WHAT THE EXERCISE ASKS:
List every line in this data where the string "João" occurs.

ENTRIES SHOWN:
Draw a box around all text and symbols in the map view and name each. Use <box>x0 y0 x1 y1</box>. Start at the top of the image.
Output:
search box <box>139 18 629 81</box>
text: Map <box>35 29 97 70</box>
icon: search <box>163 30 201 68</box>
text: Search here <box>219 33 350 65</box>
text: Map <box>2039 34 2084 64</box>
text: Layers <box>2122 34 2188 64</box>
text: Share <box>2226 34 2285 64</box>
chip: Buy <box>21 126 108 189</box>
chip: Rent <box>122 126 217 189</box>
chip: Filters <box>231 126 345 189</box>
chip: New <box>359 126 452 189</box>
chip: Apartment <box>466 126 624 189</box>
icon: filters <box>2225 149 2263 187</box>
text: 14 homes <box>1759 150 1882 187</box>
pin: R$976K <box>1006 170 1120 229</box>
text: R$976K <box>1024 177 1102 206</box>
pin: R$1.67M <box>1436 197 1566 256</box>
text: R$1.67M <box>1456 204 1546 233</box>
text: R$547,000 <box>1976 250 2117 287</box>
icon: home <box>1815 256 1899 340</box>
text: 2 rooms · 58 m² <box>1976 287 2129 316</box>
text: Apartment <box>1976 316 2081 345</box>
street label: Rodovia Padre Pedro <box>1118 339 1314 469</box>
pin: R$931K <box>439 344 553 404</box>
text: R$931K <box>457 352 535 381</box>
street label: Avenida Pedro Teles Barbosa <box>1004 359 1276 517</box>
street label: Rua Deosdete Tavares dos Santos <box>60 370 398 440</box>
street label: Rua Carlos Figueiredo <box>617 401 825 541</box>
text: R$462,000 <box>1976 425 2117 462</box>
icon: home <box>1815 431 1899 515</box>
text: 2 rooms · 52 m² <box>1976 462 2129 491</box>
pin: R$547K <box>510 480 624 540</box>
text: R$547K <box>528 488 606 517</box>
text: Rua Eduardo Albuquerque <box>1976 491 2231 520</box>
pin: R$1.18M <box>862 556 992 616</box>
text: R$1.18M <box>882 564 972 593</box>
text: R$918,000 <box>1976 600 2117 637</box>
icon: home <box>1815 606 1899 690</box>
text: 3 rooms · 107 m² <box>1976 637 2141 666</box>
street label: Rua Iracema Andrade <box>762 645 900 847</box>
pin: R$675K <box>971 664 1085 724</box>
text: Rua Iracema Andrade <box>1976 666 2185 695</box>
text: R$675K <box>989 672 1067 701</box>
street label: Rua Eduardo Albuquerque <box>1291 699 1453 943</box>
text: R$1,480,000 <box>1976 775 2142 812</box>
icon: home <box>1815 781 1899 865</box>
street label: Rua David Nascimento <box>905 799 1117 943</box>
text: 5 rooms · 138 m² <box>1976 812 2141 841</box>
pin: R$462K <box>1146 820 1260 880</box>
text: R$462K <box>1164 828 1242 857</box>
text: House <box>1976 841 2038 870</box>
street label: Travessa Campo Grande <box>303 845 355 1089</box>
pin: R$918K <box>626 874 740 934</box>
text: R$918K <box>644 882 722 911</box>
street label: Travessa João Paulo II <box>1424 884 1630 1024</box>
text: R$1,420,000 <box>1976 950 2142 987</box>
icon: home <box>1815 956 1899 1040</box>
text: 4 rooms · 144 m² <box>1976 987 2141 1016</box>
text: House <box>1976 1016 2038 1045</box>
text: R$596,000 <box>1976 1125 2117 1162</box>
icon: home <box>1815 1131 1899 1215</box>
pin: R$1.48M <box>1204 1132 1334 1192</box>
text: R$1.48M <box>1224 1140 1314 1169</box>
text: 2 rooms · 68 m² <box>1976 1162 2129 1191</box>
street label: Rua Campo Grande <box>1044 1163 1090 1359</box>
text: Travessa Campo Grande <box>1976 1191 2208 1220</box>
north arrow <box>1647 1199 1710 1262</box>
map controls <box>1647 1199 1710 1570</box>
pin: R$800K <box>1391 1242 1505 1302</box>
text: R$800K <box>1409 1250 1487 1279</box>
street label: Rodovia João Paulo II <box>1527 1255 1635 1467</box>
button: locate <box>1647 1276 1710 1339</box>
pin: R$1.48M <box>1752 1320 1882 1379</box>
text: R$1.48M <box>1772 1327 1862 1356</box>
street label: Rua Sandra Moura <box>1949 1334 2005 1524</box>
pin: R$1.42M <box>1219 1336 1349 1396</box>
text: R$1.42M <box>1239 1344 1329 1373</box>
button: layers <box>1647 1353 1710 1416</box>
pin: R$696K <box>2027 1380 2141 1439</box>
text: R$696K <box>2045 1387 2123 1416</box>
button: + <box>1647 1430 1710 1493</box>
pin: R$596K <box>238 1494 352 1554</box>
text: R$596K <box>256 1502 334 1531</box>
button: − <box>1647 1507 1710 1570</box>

RESPONSE AREA:
street label: Travessa João Paulo II <box>1424 884 1630 1024</box>
street label: Rodovia João Paulo II <box>1527 1255 1635 1467</box>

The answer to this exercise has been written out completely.